I sat down to read it wondering just how often the Dutch model would be mentioned. Lo and behold, there it was in the middle, saying that the Dutch model is the one the Minister wants to pursue. I wonder, however, why the Minister continues to trumpet the Dutch model as being a panacea for the health services in Ireland.
I have friends living in Holland who are familiar with the Dutch model, and they do not believe it works. The individual cost of health cover in the Netherlands has almost doubled since the model was introduced. Although the Netherlands, with a population of almost 20 million, is four or five times the size of the Irish market, the number of insurance companies operating there has decreased. There is therefore less competition in health insurance in the Dutch market. Is that the road we want to take? I can foresee a situation, if universal health insurance is introduced here, in which we will go from having three health insurance companies to having only two - that is, the VHI and one other company. People will not have a choice and we will see premiums increasing. In addition, we will not get the effect we want from universal health insurance.
Will we be capable of putting in place a system whereby oversight bodies for the health insurance market will be able to determine what level of treatment people can get? I do not think so. We will hand over control of the health market to insurance companies and will thus lose political accountability and control. In addition, citizens will lose the right to access treatment in a timely fashion.
We need to debate the whole concept of universal health insurance in the context of what type of health services we want to provide for our people in future. That is the discussion we should be having. Each one of these Bills is incrementally bringing us down the road to universal health insurance without having such a debate. When we wake up and have a discussion about it, it will be too late because all the various pieces will have been put in place. It will then only be a matter of introducing universal health insurance into the system.
It took more than 20 years of development to implement the Dutch model, yet the Minister wants to do so in five or six years, or in the next term of office if the current parties are lucky enough to get back into government. There are serious implications from this, so we should be having a serious discussion about the type of health service we want. We should examine the possibility of providing more funding for health services based on increases in taxation, because that is the only way we can do it.

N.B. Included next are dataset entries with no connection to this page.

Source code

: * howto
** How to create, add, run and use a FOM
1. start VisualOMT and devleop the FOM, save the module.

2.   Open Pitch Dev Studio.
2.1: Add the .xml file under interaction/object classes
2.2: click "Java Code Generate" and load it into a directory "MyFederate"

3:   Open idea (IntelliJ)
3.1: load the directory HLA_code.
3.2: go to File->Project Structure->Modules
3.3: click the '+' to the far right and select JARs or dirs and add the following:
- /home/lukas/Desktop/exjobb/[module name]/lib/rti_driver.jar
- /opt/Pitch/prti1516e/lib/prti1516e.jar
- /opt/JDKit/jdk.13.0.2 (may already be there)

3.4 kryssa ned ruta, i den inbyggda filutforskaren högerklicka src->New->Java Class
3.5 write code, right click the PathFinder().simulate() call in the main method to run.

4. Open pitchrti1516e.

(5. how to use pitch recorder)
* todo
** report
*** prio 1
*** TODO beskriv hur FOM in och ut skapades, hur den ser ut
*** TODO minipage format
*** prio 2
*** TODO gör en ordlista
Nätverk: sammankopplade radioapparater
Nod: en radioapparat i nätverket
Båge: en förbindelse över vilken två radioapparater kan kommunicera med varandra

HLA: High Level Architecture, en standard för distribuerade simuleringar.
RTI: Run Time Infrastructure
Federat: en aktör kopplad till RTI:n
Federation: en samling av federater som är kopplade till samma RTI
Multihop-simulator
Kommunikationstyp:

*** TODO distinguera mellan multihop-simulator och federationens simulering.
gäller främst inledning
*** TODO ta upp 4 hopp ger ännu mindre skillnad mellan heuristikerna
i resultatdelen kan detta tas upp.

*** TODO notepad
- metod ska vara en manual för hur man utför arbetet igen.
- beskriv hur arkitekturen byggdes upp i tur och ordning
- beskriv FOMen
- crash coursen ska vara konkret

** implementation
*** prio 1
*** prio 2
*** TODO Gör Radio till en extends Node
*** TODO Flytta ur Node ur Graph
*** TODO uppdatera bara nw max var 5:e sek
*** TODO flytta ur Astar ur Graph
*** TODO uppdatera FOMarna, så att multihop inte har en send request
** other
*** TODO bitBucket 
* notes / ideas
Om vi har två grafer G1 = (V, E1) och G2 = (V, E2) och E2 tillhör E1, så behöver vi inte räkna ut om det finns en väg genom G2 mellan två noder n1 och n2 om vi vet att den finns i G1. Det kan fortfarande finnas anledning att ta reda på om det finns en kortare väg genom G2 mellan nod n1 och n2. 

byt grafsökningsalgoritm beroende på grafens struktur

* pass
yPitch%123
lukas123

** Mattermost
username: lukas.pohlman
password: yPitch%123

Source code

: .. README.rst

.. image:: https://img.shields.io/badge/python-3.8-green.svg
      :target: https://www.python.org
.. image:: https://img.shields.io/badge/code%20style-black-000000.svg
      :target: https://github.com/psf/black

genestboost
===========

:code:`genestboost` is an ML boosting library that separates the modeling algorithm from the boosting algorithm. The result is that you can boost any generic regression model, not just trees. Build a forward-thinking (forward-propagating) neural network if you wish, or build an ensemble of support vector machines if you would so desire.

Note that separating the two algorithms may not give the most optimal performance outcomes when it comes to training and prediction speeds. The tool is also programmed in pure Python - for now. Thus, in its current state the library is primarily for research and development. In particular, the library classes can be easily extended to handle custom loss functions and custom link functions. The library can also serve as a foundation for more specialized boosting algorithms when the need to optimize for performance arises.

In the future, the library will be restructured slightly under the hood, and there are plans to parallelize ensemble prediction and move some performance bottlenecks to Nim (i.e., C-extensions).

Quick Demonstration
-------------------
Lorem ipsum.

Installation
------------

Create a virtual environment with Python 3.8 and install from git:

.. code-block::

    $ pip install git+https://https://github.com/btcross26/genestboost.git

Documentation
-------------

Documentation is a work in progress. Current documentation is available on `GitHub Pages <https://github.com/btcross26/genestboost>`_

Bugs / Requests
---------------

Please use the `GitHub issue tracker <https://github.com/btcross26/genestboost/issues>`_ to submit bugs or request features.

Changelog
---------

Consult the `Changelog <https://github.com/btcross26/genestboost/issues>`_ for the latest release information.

It is difficult for people to access private health insurance due to significant cost increases, but it is also interesting to note the numbers cancelling their private health cover. One aspect that is never discussed here, however, is that costs are increasing because the State is reducing its subsidies to private health insurance. The State has provided tax breaks for those who buy health insurance, while hospitals have not been charging the economic cost of private beds. Private companies are now complaining when they are charged the economic cost. When we go to universal health insurance the economic cost for everything will be charged by the hospitals to the insurers, which will put costs through the roof. We must stop subsidising private health services.